### PROBLEMS TO WORK ON
(1) List every software program and code language named in the Photoshop text, one per line.
(2) Output the Photoshop text starting with "Maybe I’m just" and going on through "never used again.".

### PAGE TEXT
>>>

I’ve noticed a pretty big change in how I’m using Photoshop lately. Much of my work consists of iteration through various solutions as I explore user interface for new and existing pieces of our apps. It is common for me to jump from working directly in HTML and CSS to Photoshop and back again. Working in code lets me immediately see my designs in context, in the browser, and often in the way it will behave when interacted with. It’s the most real way to work. But sometimes I want to quickly try an alternate direction or see a change that would be faster to mock-up as an image. That’s where Photoshop is most useful to me.
Maybe I’m just drinking the Kool-Aid, but I’ve noticed that when I do use Photoshop I rarely save the PSD file anymore. It used to be that for every project I’d have one or more PSDs with tons of layer groups preserving each attempted direction. Those files became archives of my process that I kept, but never used again.

<<<

(Photo sets of single scenes)
>>>

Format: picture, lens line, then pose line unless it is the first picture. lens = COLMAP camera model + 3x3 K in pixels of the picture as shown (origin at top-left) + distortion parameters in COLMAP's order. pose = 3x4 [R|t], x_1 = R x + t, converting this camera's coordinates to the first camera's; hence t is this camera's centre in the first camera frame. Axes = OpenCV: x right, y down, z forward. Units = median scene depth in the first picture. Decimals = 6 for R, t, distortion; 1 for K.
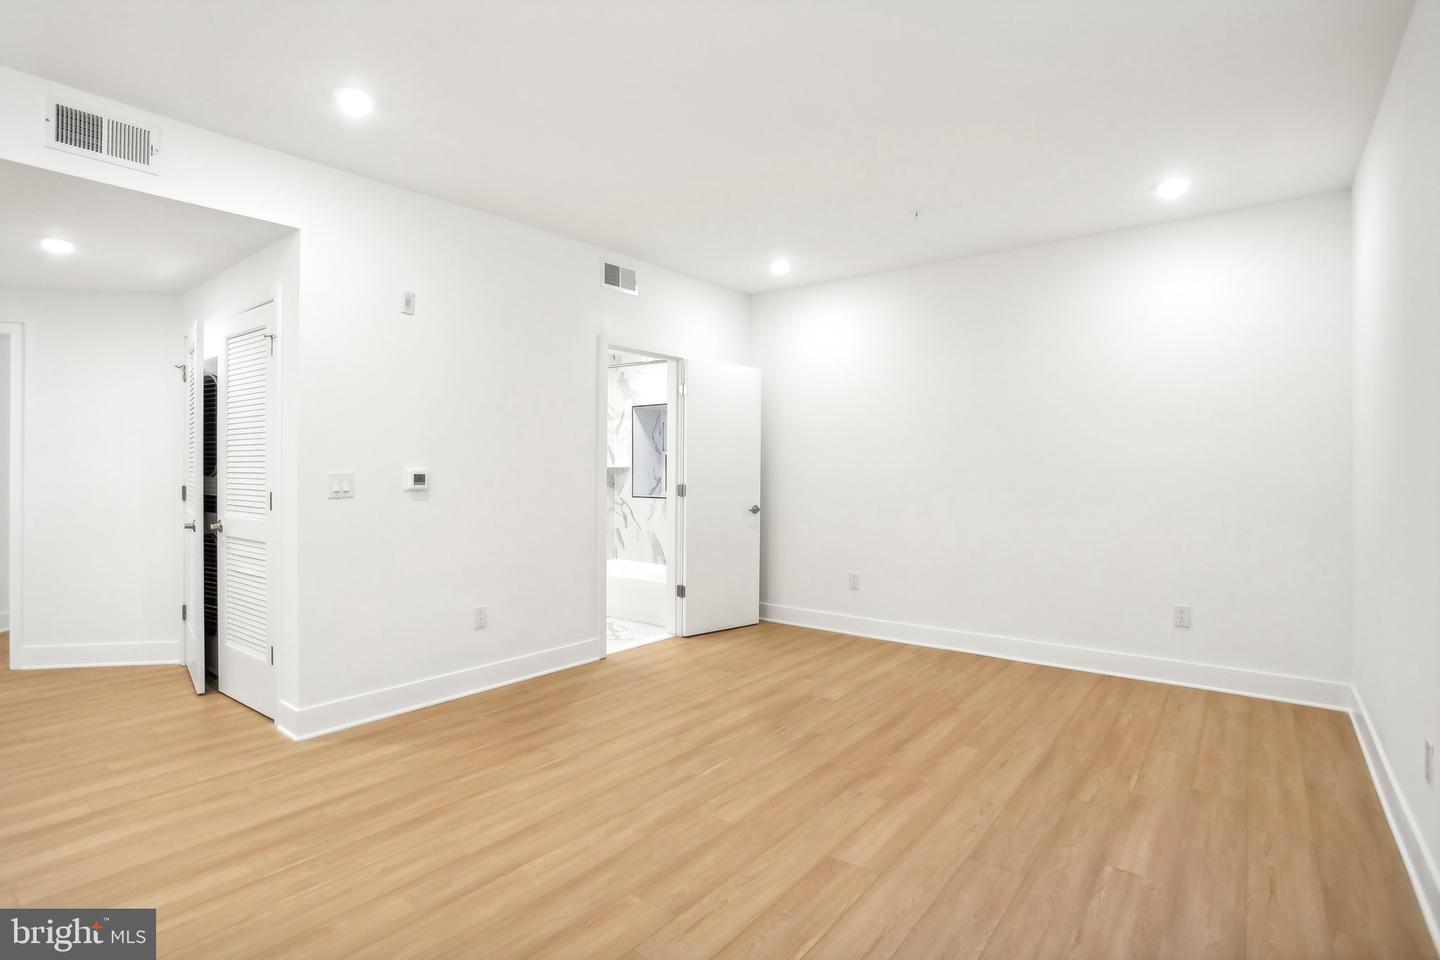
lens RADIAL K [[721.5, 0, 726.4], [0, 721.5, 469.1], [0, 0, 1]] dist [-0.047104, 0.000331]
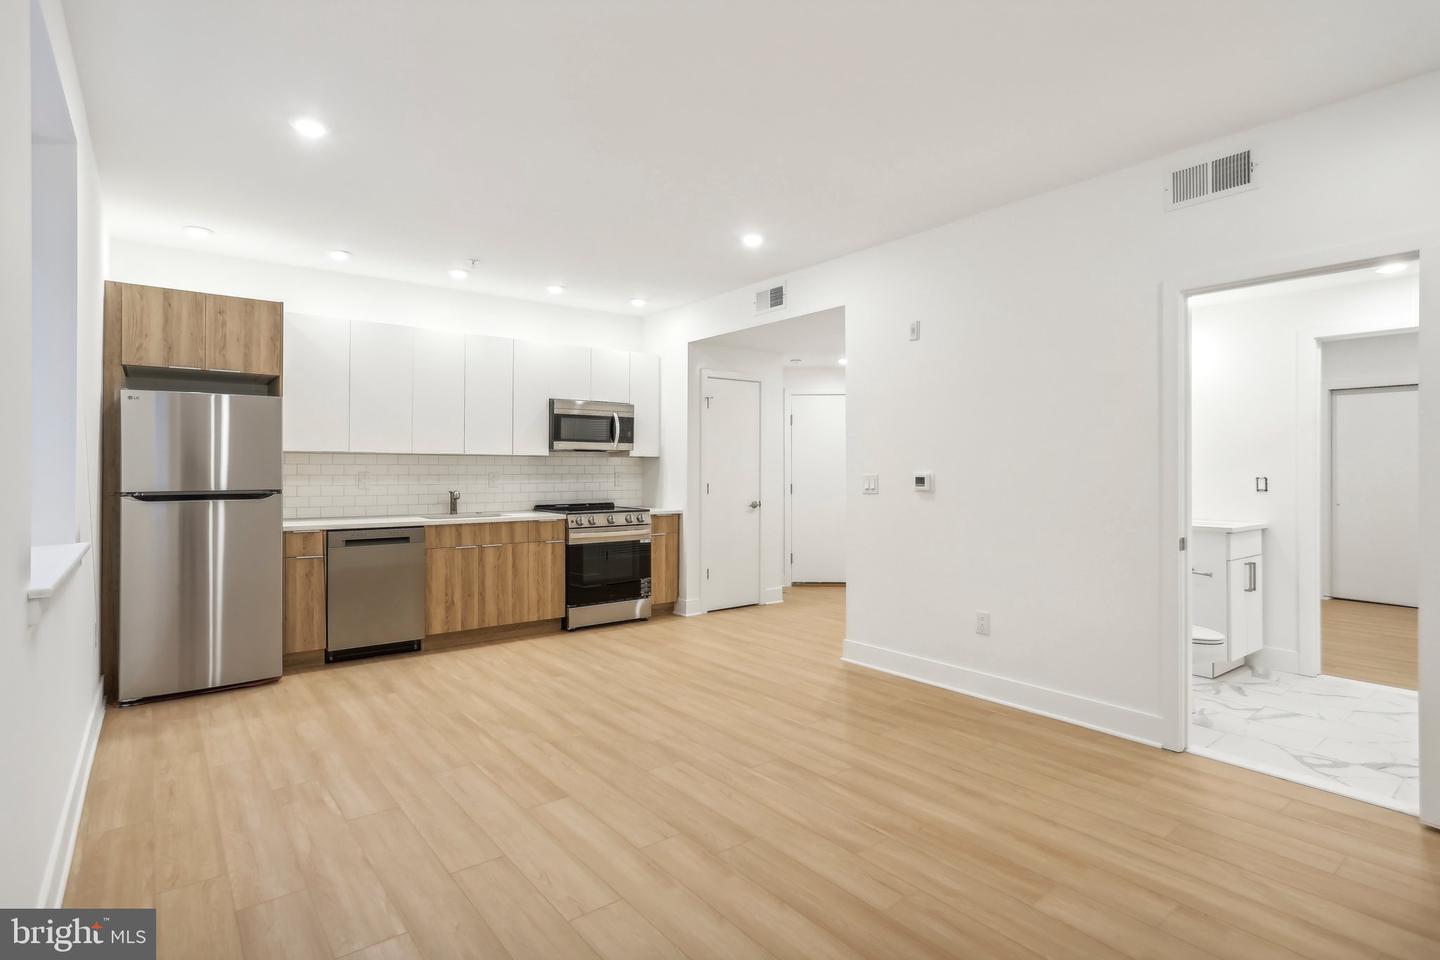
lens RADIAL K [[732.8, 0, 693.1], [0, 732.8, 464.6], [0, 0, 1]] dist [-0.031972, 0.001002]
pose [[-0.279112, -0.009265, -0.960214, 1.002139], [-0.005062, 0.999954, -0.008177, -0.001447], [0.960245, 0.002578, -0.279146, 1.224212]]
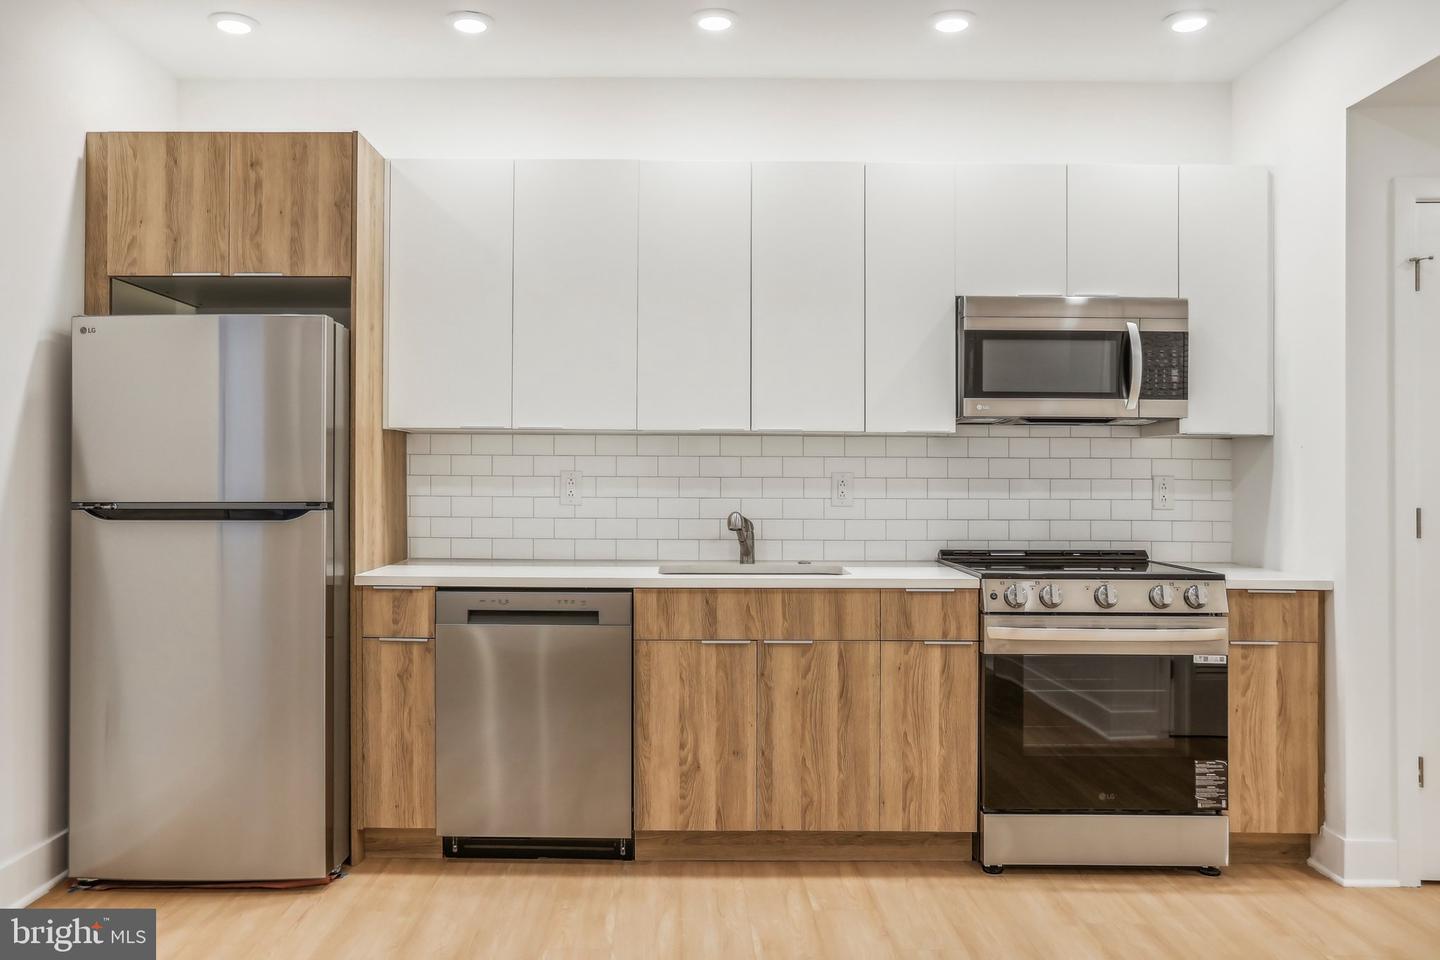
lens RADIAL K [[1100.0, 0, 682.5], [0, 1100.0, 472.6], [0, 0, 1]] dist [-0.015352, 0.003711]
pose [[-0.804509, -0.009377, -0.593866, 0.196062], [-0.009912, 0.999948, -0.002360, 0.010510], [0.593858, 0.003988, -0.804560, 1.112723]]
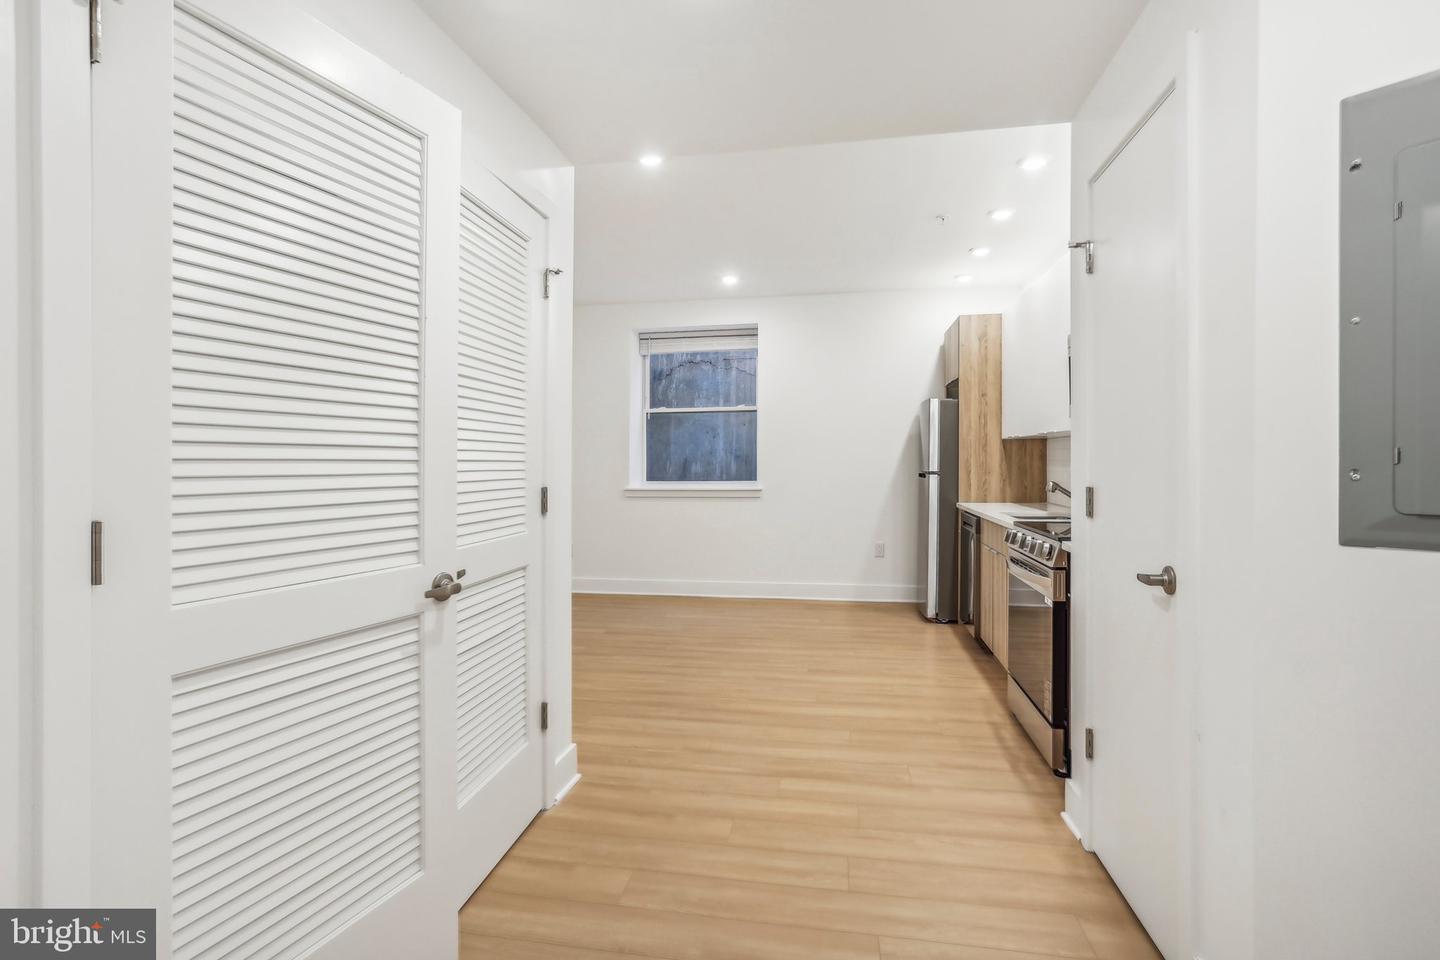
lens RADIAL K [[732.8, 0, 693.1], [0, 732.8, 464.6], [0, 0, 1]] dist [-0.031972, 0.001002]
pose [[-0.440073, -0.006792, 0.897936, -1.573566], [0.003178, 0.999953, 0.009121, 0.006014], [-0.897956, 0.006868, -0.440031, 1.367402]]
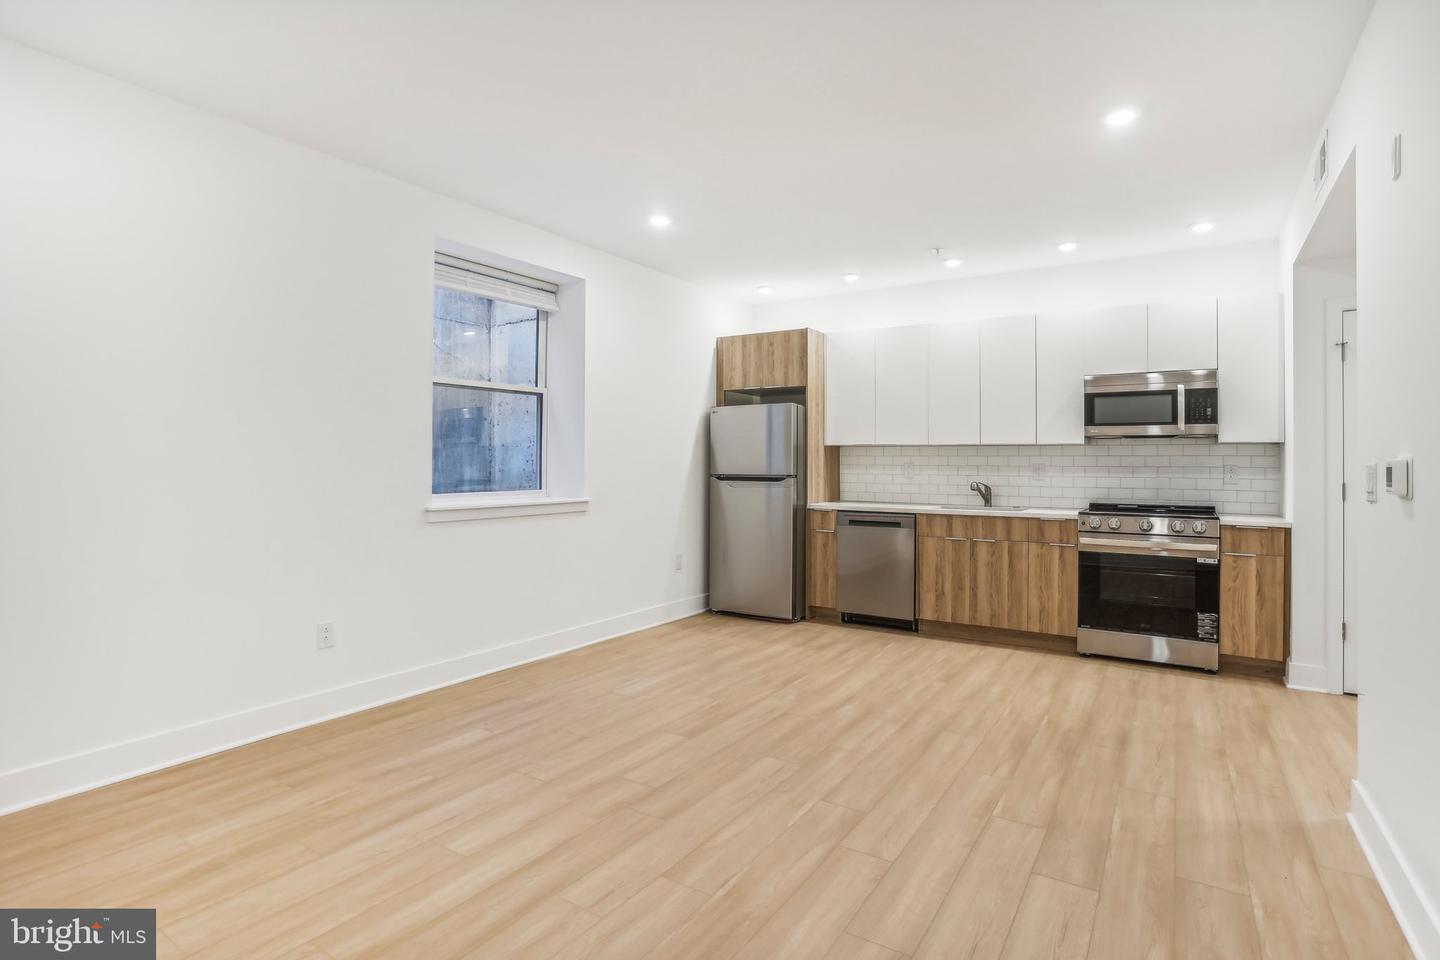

<<<

### RESPONSE LIST
(1)
Photoshop
HTML
CSS

(2)
Maybe I’m just drinking the Kool-Aid, but I’ve noticed that when I do use Photoshop I rarely save the PSD file anymore. It used to be that for every project I’d have one or more PSDs with tons of layer groups preserving each attempted direction. Those files became archives of my process that I kept, but never used again.